Exercise:
Print nothing but the lines from the start of the listing below through the line that contains "## **Dynamics**". Do not include the pictures.

Records for this task:
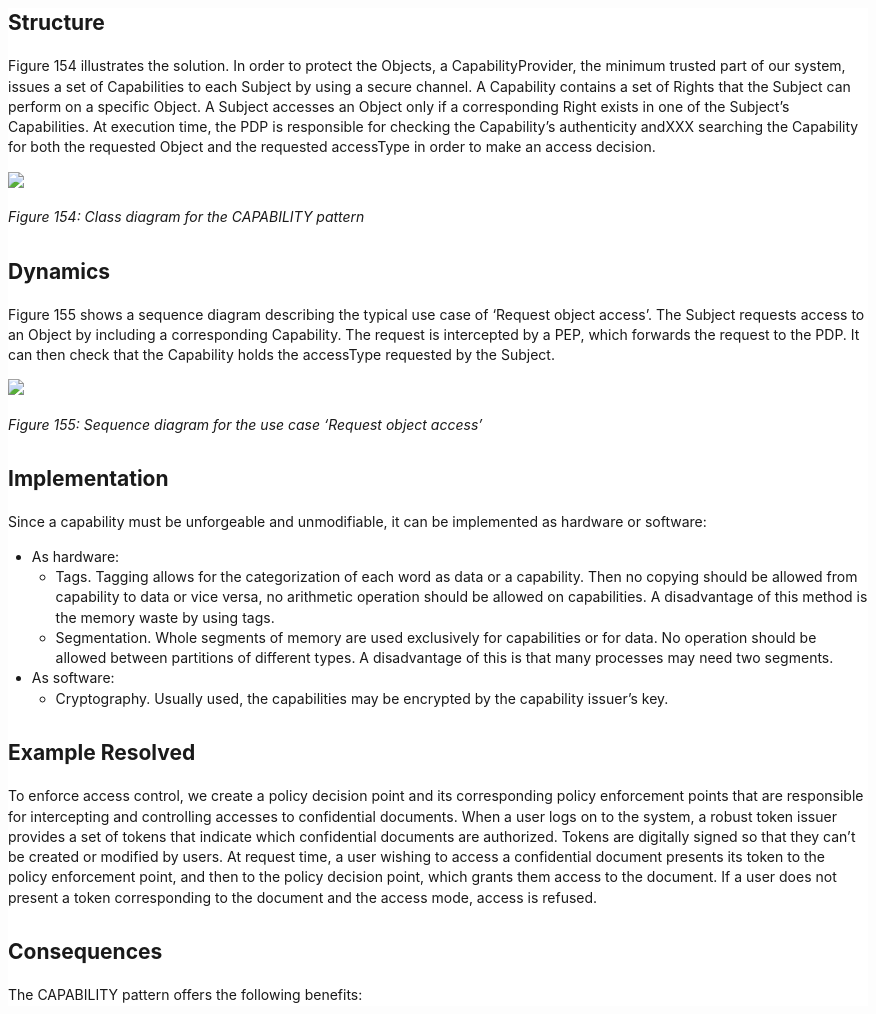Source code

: ## **Structure**
Figure 154 illustrates the solution. In order to protect the Objects, a CapabilityProvider, the minimum trusted part of our system, issues a set of Capabilities to each Subject by using a secure channel. A Capability contains a set of Rights that the Subject can perform on a specific Object. A Subject accesses an Object only if a corresponding Right exists in one of the Subject’s Capabilities. At execution time, the PDP is responsible for checking the Capability’s authenticity andXXX searching the Capability for both the requested Object and the requested accessType in order to make an access decision.

![](./Images/capability_structure.png)

*Figure 154: Class diagram for the CAPABILITY pattern*

## **Dynamics**
Figure 155 shows a sequence diagram describing the typical use case of ‘Request object access’. The Subject requests access to an Object by including a corresponding Capability. The request is intercepted by a PEP, which forwards the request to the PDP. It can then check that the Capability holds the accessType requested by the Subject.

![](./Images/capability_dynamics.png)

*Figure 155: Sequence diagram for the use case ‘Request object access’*

## **Implementation**
Since a capability must be unforgeable and unmodifiable, it can be implemented as hardware or software: 

- As hardware: 
  - Tags. Tagging allows for the categorization of each word as data or a capability. Then no copying should be allowed from capability to data or vice versa, no arithmetic operation should be allowed on capabilities. A disadvantage of this method is the memory waste by using tags. 
  - Segmentation. Whole segments of memory are used exclusively for capabilities or for data. No operation should be allowed between partitions of different types. A disadvantage of this is that many processes may need two segments. 
- As software: 
  - Cryptography. Usually used, the capabilities may be encrypted by the capability issuer’s key.

## **Example Resolved**
To enforce access control, we create a policy decision point and its corresponding policy enforcement points that are responsible for intercepting and controlling accesses to confidential documents. When a user logs on to the system, a robust token issuer provides a set of tokens that indicate which confidential documents are authorized. Tokens are digitally signed so that they can’t be created or modified by users. At request time, a user wishing to access a confidential document presents its token to the policy enforcement point, and then to the policy decision point, which grants them access to the document. If a user does not present a token corresponding to the document and the access mode, access is refused.

## **Consequences**
The CAPABILITY pattern offers the following benefits:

Solution:
Source code

: ## **Structure**
Figure 154 illustrates the solution. In order to protect the Objects, a CapabilityProvider, the minimum trusted part of our system, issues a set of Capabilities to each Subject by using a secure channel. A Capability contains a set of Rights that the Subject can perform on a specific Object. A Subject accesses an Object only if a corresponding Right exists in one of the Subject’s Capabilities. At execution time, the PDP is responsible for checking the Capability’s authenticity andXXX searching the Capability for both the requested Object and the requested accessType in order to make an access decision.

![](./Images/capability_structure.png)

*Figure 154: Class diagram for the CAPABILITY pattern*

## **Dynamics**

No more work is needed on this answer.